Required action. The answer must consist of every line below containing "Sascotec".

»»

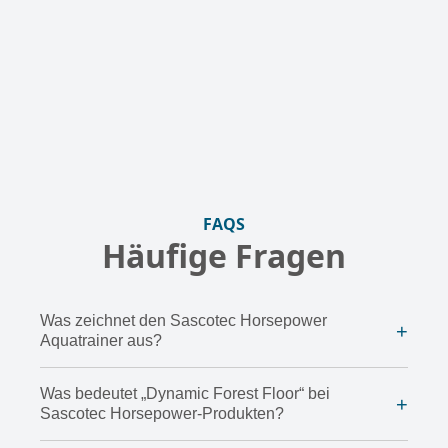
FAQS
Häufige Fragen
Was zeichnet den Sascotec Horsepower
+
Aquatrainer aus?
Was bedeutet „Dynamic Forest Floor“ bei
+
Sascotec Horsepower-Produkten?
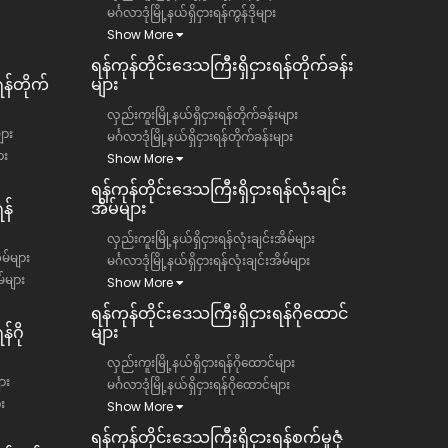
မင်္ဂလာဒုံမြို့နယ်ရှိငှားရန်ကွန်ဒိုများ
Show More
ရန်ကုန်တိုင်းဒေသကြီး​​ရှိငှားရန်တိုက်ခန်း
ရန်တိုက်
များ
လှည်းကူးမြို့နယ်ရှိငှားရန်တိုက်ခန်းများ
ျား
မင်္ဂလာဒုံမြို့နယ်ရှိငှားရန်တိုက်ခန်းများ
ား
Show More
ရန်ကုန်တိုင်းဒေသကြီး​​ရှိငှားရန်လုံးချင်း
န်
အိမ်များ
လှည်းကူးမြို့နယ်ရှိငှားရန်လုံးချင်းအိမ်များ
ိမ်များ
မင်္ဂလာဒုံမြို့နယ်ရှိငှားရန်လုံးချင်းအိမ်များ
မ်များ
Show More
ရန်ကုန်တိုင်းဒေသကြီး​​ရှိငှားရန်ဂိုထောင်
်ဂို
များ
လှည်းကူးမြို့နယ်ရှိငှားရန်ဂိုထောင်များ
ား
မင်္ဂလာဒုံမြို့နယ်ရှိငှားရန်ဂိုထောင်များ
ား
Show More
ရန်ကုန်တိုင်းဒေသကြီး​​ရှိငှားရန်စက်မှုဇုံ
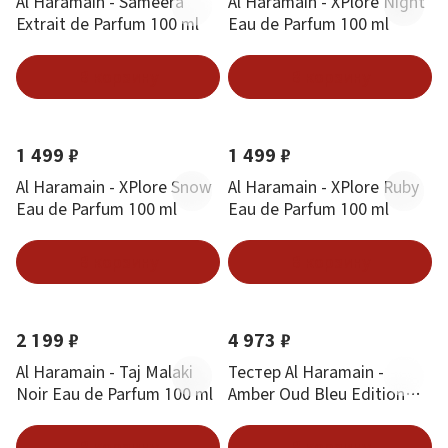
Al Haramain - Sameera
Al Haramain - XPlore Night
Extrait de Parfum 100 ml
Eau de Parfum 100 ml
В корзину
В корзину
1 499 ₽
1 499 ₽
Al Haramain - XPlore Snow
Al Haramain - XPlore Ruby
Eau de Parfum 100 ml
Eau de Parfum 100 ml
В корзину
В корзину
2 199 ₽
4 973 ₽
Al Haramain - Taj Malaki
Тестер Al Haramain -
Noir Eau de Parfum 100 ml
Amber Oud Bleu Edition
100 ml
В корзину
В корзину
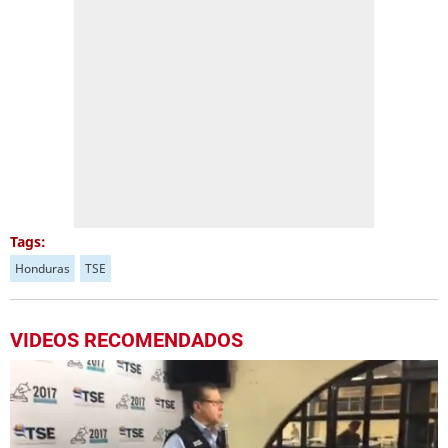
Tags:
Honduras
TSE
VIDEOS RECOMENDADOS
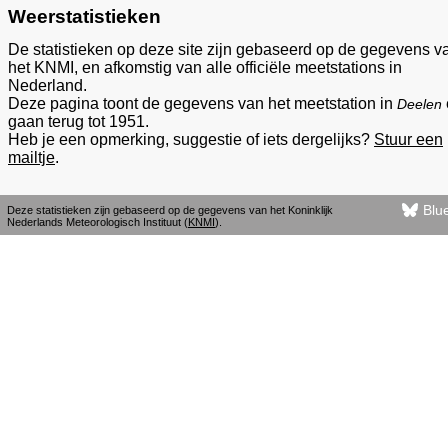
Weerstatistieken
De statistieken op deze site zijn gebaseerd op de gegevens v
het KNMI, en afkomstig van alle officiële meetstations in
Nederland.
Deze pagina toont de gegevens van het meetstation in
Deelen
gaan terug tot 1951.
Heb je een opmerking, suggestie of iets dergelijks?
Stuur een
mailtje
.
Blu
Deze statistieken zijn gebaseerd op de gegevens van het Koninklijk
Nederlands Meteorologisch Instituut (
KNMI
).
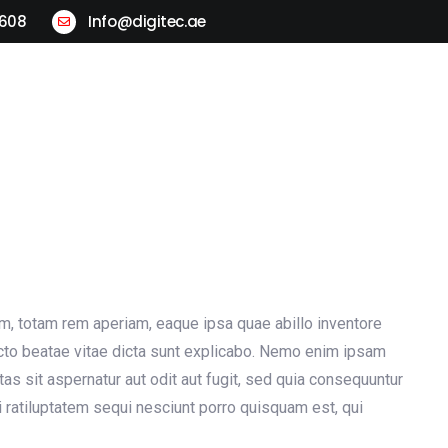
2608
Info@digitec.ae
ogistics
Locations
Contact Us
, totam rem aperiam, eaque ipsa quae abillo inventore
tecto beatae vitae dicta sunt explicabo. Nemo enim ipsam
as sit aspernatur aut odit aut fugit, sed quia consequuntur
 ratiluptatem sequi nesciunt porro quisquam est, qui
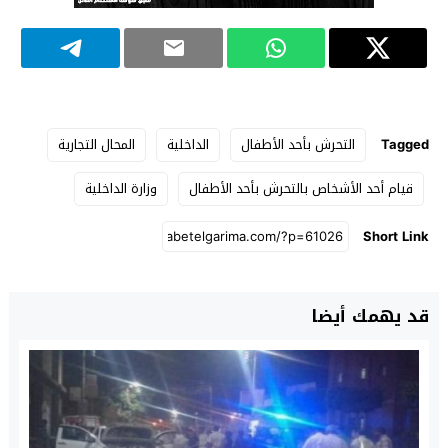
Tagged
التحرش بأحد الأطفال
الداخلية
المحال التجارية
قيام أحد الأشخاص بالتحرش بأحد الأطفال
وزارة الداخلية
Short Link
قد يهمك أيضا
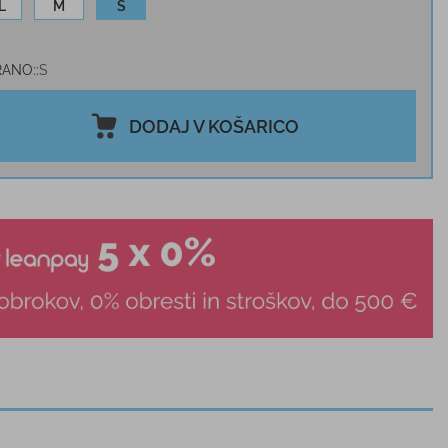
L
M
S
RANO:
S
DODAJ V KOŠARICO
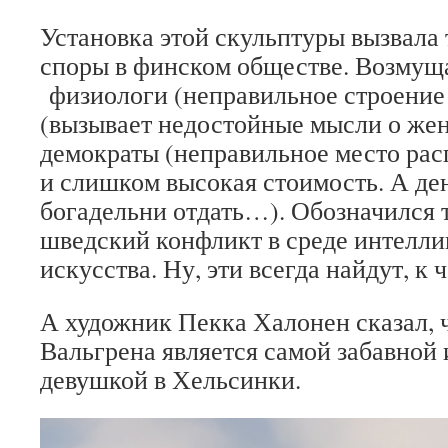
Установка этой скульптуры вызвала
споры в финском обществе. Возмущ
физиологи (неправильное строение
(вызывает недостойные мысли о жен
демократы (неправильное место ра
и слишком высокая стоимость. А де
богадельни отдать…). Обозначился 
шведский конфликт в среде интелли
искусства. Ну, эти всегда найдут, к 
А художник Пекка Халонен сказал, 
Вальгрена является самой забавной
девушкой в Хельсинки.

««
»»

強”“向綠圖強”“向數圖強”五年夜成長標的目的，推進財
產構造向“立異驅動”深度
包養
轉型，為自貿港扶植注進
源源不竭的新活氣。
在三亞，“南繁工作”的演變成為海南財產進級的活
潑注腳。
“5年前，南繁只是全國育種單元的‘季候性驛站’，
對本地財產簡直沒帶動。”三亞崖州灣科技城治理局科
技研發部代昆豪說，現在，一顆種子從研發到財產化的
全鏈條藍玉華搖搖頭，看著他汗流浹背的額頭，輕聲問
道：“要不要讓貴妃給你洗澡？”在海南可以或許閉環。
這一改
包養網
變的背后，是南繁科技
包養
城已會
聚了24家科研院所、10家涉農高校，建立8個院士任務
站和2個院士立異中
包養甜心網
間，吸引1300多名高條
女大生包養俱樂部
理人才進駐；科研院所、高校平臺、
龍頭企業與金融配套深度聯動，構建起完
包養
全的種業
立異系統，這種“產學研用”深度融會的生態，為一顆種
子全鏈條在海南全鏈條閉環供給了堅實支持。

««

Solution for this exercise.
Was zeichnet den Sascotec Horsepower
Sascotec Horsepower-Produkten?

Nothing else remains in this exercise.